Just a month after the launch of our European Business in China Position Paper 2015/2016, a number of new reform statements were released by the Chinese leadership.While of course we are not going to try and take the credit for these pronouncements it is extremely encouraging that they are very much in line with some of the key issues on which we have been advocating on behalf of our members. It is the European Chamber’s hope that, if properly implemented, major policy changes such as the reform of state-owned enterprises (SOEs) and a nationwide roll-out of the Negative List to regulate foreign investment—currently employed only in China’s free trade zones—will bring China closer to realising a true, market-driven economy.

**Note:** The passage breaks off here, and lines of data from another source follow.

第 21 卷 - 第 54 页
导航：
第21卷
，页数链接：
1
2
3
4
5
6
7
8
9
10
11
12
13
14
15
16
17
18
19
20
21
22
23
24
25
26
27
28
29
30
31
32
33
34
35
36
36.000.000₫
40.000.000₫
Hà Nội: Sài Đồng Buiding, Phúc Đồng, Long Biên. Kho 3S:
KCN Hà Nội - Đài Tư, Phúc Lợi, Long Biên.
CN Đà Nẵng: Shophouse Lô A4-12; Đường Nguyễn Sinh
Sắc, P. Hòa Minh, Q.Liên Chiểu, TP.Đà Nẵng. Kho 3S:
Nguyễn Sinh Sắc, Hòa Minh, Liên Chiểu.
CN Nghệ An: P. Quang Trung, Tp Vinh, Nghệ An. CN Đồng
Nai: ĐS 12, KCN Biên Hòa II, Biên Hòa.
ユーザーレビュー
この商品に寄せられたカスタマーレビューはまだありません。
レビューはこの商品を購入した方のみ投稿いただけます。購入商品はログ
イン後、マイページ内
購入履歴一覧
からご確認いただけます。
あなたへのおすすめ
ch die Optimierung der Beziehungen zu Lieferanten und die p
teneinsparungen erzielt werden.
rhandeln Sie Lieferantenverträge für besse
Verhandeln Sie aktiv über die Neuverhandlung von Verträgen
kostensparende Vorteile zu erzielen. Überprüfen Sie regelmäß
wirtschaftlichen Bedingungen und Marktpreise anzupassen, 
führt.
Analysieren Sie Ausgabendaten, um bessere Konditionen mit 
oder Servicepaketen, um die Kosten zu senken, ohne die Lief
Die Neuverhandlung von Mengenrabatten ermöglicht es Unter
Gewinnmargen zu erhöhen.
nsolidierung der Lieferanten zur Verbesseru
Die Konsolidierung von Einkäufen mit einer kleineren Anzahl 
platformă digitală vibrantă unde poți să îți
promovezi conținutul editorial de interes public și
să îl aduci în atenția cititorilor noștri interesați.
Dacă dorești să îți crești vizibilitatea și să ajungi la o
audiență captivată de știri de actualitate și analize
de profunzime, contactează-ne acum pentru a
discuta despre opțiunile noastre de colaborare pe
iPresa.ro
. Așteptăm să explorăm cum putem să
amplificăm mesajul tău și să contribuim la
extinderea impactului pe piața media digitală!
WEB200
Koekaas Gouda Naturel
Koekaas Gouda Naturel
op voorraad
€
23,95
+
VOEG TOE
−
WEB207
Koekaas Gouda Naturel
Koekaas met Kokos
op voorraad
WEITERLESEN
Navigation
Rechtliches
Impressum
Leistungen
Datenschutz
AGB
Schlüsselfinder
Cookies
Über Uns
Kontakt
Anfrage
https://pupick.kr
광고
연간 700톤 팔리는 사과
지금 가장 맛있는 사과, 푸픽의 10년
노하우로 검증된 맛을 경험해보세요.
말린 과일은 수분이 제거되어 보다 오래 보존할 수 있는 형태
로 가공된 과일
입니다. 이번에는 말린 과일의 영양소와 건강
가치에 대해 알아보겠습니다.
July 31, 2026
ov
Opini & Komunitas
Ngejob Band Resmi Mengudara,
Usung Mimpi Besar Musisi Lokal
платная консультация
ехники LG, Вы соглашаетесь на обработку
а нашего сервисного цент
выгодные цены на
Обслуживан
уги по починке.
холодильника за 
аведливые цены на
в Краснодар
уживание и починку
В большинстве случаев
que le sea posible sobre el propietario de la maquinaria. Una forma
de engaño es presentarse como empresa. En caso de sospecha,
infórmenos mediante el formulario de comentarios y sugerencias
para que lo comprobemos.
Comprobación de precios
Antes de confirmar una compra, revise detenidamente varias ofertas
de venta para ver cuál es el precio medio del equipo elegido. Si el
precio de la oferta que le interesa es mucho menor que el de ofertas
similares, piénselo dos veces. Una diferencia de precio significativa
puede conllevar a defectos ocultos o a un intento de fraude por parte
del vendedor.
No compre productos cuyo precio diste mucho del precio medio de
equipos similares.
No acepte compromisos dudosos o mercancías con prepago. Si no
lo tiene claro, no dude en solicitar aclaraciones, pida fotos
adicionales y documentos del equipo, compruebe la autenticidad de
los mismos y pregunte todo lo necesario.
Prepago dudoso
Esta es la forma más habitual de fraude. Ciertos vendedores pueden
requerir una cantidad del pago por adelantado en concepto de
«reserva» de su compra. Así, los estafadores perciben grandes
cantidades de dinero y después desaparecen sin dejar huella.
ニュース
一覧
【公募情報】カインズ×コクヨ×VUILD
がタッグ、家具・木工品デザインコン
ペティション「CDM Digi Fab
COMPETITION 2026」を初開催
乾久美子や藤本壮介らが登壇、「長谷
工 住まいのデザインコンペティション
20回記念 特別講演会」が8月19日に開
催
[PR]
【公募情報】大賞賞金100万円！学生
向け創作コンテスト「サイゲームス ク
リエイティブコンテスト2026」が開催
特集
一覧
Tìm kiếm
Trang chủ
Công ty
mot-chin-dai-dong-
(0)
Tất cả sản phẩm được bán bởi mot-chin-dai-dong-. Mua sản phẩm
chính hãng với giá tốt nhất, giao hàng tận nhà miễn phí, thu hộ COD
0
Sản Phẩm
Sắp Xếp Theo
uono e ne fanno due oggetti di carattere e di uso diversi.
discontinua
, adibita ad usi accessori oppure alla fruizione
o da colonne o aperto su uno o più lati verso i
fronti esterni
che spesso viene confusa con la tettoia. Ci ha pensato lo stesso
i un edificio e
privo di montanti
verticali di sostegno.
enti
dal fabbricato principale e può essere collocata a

The European Chamber welcomed the Guiding Opinions on Deepening the Reform of State-Owned Enterprises (SOE Opinions) as a signal that the Chinese leadership is aware of the urgent need to guide SOEs towards market-based efficiency. However, it remains to be seen whether the SOE Opinions, or any subsequent SOE reform measures for that matter, will result in inefficient SOEs exiting the market in an orderly fashion; and whether private enterprises will be able to acquire SOE assets during that transition period remains moot.
If this new, Party-driven reform effort were to guarantee fair market access and a level playing field for foreign business, it would send an important signal to the ongoing negotiations for an EU-China Comprehensive Agreement Investment (CAI). With the CAI, China can benefit from an agreement that takes the world’s second biggest trade relationship to a new level. The Chinese leadership would have the opportunity to harness this momentum to drive through domestic reforms, many of which are still resisted by vested interest groups in many areas. It could be a WTO 2.0.
The Chamber recognises that many of the reforms that China has already made progress with have taken place in the field of intellectual property rights (IPR), the focus of this issue of EURObiz. The issue of IPR is common thread that runs through every part of today’s knowledge-intensive economy. A functioning IPR system is one of the most important building-blocks that China needs to successfully steer its economy onto a growth trajectory that will be lower, though built upon quality and driven through innovation and efficiency gains.
Although concerns over China’s enforcement of IPR remain, China has at least made strong progress over the years with its written IPR system. Our members have attested to this in our annual Business Confidence Survey, in which a majority regularly state that China’s written IPR laws are ‘adequate’ or even ‘excellent’.
Instrumental to this has been the EU-China IP Dialogue Mechanism, now in its tenth year. The Chamber has been privileged to make ongoing contributions to this important bilateral exchange through our IPR Working Group, which is now active in our Beijing, Shanghai and South China chapters, as well as through the China IPR SME Helpdesk, a European Commission-funded initiative, of which we are an implementing partner.
On the occasion of this anniversary, we are delighted to have been entrusted by the European Commission with organising a special awards ceremony to recognise China’s most ‘IP-friendly’ regions, which will take place in 2016. Awards will be given in the categories of transparency, efficiency, cooperation, deterrence and fairness.
While the Chamber would hope that these five qualities were ingrained in all policies and legislative measures coming out of China, certain recent developments—the promulgation of the National Security Law, the drafting of the Cyber Security Law and import substitution schemes with regard to the procurement of information technology in the banking sector—suggest that this is not yet the case. Disappointingly, these examples all reflect a tendency towards ‘reform and closing up’.
As the recognised voice of European business in China, the European Chamber’s task is to check these worrisome trends and try to secure a better outcome for our members: reform ought to be inclusive of foreign stakeholders and the current trend towards closing up in certain areas needs to be reversed. This is important not only for our member companies, but also for China. Open markets ensure that consumers have access to the best quality products at the most competitive prices, and these conditions would help to stimulate China’s consumer economy.
So we now turn our attention towards the EU-China CAI, with the seventh round of negotiations having concluded around the time this issue of EURObiz goes to print. The European Chamber is proud to support the European Commission’s efforts at the negotiating table, through our Position Paper, our advocacy trips to Brussels and by providing briefings to the CAI negotiation team and the High-Level Economic and Trade Dialogue, which is to be held in Beijing this month. We look forward with anticipation and remain committed to continuing to assist where we can to help secure a positive outcome for both the EU and China.